Content-Driven SEO on a Shoestring

From +simon penson

  • What is content marketing? Lots of debate but what about "create targeted audiences of value with content"
  • You need both left brain and right brain people for content marketing; technical/analysts/seos as well as creative/copy
  • Create a process to ensure your technical/seo people get what they need from your creative/copy people.
  • Work through a magazine (some paper device) and understand their layout techniques, create your own "flatplan" 
  • Create personas and plan for each type.
  • Ensure "creative" covers  off every touch point; on-page, off-page and social.
  • Recommends Keyhole to find influencers and Buzzstream to organise
  • Use CognitiveSEO to find backlink data
  • Use Crawlytics to find most shared content
  • Use long term personas to build relationships
  • Always consider content amplification; even paid for stuff

From Catherine Toole

  • To be a successful publisher you need to embrace something of what publishing is about
  • Dell improved customer satisfaction by 10% by reorganising content
  • Get content ideas by collecting call centre feeedback
  • Sometimes anecdotal evidence  is lost in the analytics
  • Editorial ideas can be found in both negative and positive reviews
  • Journalists are lazy, says the ex-journalist, they want 5 things out of any interview
  • Catherine suggests that if  you're not an authority on a subject then don't write on that subject

Activating the Social-Search Dynamic
From +Bas van den Beld

  • The reason behind Google+ is to collect  our trust data. 
  • Google Now is a good example of serendipity
  • There are two types of authority; people around us and people we look up to
  • The rel=author relationship will be really important.

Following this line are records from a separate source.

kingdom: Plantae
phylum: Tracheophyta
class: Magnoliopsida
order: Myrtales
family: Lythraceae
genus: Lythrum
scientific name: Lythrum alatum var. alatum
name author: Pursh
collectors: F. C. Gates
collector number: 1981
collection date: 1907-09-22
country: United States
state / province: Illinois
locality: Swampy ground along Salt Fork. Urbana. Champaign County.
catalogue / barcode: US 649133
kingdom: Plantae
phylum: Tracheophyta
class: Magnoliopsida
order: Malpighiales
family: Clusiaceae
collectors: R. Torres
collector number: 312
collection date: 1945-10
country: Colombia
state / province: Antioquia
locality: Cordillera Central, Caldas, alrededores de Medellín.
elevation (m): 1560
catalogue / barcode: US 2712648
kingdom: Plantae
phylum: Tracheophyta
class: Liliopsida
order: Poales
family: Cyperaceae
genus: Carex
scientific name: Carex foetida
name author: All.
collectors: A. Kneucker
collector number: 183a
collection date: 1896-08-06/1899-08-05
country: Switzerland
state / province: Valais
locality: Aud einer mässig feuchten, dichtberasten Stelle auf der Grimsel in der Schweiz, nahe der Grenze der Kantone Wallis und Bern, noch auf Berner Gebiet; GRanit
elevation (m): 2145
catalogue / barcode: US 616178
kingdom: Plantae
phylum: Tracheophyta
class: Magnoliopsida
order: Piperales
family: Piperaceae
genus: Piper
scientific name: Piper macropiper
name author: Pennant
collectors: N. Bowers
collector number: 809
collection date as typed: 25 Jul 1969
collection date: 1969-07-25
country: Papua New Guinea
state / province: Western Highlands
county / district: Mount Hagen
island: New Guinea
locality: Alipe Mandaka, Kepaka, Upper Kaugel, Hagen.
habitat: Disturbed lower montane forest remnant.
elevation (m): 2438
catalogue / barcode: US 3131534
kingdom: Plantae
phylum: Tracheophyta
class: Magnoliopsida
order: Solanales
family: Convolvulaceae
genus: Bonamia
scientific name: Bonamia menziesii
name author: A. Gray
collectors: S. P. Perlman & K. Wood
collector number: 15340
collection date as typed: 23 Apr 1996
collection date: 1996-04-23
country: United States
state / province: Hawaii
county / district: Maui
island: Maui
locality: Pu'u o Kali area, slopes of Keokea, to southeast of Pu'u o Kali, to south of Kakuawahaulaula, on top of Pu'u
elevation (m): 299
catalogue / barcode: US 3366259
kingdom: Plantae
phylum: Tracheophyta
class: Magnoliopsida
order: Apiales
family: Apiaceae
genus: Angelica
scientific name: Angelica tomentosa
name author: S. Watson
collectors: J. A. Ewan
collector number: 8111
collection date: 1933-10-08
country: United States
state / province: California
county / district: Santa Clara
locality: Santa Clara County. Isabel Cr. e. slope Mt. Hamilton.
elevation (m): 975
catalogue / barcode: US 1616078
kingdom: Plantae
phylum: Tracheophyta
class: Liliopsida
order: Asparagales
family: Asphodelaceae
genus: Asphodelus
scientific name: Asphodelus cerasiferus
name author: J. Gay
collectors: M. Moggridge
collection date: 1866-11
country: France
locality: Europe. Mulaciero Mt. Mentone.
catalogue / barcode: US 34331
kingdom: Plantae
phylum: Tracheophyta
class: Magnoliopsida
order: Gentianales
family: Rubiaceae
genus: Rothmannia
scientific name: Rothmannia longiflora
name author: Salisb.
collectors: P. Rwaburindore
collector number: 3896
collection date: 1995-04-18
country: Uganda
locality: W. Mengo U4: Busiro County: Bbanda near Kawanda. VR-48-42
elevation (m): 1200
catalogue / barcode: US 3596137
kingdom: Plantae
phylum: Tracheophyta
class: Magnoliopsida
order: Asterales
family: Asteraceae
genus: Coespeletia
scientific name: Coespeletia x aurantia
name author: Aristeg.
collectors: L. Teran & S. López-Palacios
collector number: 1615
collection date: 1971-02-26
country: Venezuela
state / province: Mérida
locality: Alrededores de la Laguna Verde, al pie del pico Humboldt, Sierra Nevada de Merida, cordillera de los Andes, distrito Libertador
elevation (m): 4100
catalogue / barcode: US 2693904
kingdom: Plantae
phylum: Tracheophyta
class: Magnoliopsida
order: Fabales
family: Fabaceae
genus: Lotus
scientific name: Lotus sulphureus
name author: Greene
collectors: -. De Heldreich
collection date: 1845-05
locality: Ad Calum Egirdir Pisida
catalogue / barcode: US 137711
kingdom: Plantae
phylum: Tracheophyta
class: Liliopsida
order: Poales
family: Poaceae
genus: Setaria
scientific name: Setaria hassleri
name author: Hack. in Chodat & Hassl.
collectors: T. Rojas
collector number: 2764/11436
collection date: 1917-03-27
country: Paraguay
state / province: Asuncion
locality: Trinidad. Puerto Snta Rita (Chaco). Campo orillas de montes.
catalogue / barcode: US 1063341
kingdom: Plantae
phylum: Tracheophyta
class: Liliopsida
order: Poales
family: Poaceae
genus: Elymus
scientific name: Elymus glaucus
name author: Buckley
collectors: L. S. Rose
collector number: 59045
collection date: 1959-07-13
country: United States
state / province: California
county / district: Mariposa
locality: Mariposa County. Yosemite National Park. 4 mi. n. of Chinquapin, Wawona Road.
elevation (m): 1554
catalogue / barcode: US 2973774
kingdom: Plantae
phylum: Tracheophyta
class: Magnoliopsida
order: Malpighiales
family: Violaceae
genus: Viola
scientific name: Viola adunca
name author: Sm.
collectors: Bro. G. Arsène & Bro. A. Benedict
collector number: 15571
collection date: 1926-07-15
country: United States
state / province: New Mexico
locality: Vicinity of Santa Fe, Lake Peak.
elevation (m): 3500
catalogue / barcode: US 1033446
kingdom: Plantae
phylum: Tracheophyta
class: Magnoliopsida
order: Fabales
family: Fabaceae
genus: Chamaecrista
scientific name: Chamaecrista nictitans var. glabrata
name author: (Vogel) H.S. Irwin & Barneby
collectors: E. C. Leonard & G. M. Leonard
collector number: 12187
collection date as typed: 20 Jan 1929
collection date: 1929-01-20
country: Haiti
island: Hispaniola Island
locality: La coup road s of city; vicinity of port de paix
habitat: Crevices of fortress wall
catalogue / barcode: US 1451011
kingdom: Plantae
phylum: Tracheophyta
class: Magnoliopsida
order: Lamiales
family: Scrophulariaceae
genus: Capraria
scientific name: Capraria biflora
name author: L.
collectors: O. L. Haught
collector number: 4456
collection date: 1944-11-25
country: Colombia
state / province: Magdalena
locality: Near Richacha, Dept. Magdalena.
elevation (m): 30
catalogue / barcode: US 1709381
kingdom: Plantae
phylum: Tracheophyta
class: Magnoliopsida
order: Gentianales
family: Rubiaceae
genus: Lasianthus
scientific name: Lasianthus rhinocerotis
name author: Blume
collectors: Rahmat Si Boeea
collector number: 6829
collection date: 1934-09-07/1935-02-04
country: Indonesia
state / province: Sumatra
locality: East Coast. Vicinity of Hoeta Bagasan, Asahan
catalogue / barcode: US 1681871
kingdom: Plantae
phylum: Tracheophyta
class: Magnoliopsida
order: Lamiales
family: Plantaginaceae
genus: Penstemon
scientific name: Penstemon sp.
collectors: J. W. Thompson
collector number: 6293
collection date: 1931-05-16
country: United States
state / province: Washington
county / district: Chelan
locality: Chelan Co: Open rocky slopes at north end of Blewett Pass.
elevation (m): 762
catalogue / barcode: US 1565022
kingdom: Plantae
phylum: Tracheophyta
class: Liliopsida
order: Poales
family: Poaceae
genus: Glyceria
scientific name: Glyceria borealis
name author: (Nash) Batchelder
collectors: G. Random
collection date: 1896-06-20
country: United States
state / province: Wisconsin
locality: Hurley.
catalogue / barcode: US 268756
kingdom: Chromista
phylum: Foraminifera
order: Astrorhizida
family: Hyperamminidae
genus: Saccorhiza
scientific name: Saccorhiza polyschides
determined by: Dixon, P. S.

It lends credibility to the search result.
  • It's too easy to game Klout. Stop looking at it.

From Nick Beck
  • Is this right; "Social search is the increased connection and overlap between searchengines  and social networks and the behaviours that their users share"? The big players can't seem the agree - Facebook has a very different approach from Bing, from Google, from LinkedIn, etc
  • Google wants to show timely news - so consider newjacking (and is it social search)
  • Use Facebook Notes to rank quickly and well.
  • Content is king for  SEO. Conversation is king for Social.
  • Authority is queen for SEO. Influence is queen for Social

Social Media, Meet ROI: The Secrets to Social Commerce
From +Krista LaRiviere

  • People are willing to invest  in social - even without ROI
  • Donaldson Brown credited with the first mention ROI in 1920. He worked for Dupont.
  • Brown used his ROI studies to compare dynamite to dye.
  • "Return on Impact" - Krista's method for understanding the value of Social
  • LaRiviere believes you can't do SEO without Social and Content; all three go together
  • gShift use unique short  URLs to help track the spread of content across social; used in conjunction with tracking code on site/landing page.

From +Aaron Kahlow

  • The big three trends  in 2013; Facebook, Video and Mobile
  • Facebook is responsible for 1 in every 5 page views
  • 71% of all internet users have made use of online video
  • By 2014 mobile use will over take desktop use
  • How it works: Fan Reach + Engagement + Amplification
  • 0.1% CTR for Display v 1% for Facebook
  • Cisco.com's users are twice as likely to engage on a page when it has video. They are 41% more likely to return to Cisco.com.
  • People are 10 times  more likely to share video on Facebook or Twitter (source: Unruly)
  • Tech-related videos are not restricted to work days; 27% of such videos are watched before office hours.